Hermione shook her head. "No, no! A muggle, in other words an ordinary human being."
Cato rolled his eyes, "So what are you? A deranged guinea pig?" (Draco the Sex King liked this)
Ron's mouth dropped open. "How dare you call my wife that?"
Cato's eyes widened. "Wife? The deranged guinea pig is married?" *Dies of shock*
(Daisy Flower enters the conversation)
"Cato dear, it's not nice to make fun of people." Daisy Flower said softly.
Cato nodded quickly, "Of course love."
Draco looked at Cato's comment in disbelief, "Wait, I thought you were dead? And who is this flower person? Why are all of you commenting on Luna's wall?"
Luna Loves Nargles interrupts, "They're my friends Draco! Be nice."
Draco nearly faints, "Friends? Cato the Sexy King is your friend?!"
Cato smirked, "Ha! You just admitted that I'm sexy! Loser!"
"Loser? I didn't know we were playing a game! That's cheating! Go get your broom; I challenge you to a Quidditch match!"
"Broom? Quidditch? Man, you should be in a mental hospital! You're crazy!"
"Cato! Apologize!" Daisy scolded.
Cato sighed, "Okay okay, I'm sorry that you're mental.

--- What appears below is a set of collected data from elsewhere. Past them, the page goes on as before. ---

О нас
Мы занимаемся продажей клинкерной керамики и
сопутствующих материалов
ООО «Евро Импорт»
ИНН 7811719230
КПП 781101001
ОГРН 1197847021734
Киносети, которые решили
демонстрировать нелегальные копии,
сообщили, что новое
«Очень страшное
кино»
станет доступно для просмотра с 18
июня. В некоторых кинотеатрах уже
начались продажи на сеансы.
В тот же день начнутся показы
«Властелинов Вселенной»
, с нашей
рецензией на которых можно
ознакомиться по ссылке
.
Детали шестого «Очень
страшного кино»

I hope you get better soon." (Hermione the Intelligent like this)
Daisy shook her head, "CATO!"
Cato frowned, "What? I apologized!" *Makes an innocent face*
(Daisy Flower, Cato the Sexy King and Hermione the Intelligent leave the conversation)
Luna broke the silence, "Well, that went well. Anyone want butterbeer?"